Search code examples
data-structureshashhashtableuniversal-hashing

Is Universal family of hash functions only to prevent enemy attack?


If my intention is only to have a good hash function that spreads data evenly into all of the buckets, then I need not come up with a family of hash functions, I could just do with one good hash function, is that correct?

The purpose of having a family of hash functions is only to make it harder for the enemy to build a pathological data set as when we pick a hash function randomly, he/she has no information about which hash function is employed. Is my understanding right?

EDIT: Since someone is trying to close as unclear; This question is to know the real purpose of employing a Universal family of hash functions.


Solution

  • I could just do with one good hash function, is that correct?

    As you note later in your question, an "enemy" who knows which hash function you're using could prepare a pathological data set.

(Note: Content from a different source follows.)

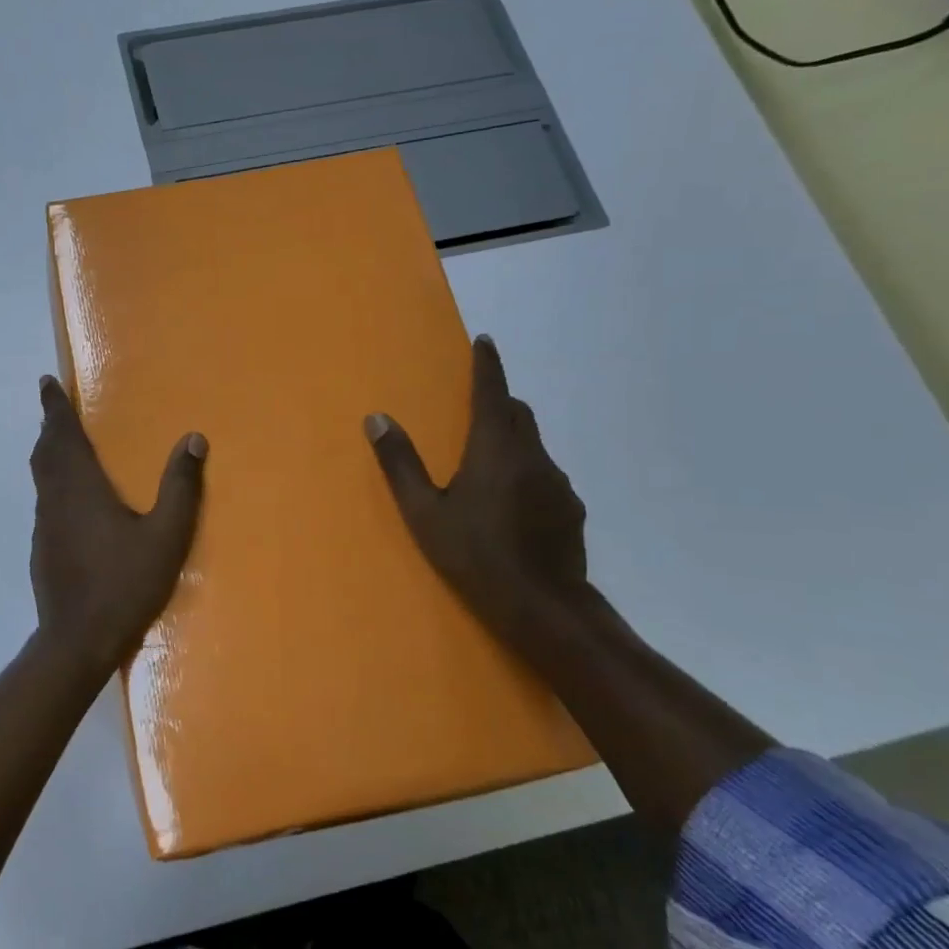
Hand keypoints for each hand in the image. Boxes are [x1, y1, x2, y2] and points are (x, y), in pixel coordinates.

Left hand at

    Further, hashing is just the first stage in storing data into your table's buckets - if you're implementing open addressing / closed hashing, you also need to select alternative buckets to probe after collisions: simple approaches like linear and quadratic probing generally provide adequate collision avoidance, and are likely mathematically simpler and therefore faster than rehashing, but they don't maintain a probability of the next probe finding an unused bucket at the load factor. Rehashing with another good hash function (including another from a family of such functions) does, so if that's important to you you may prefer to use a family of hash functions.

    Note too that sometimes an in-memory hash table is used to say at which offsets/sectors on disk data is stored, so extra rehashing calculations with already-in-memory data may be far more appealing than a higher probability (with linear/quadratic probing) of waiting on disk I/O only to find another collision.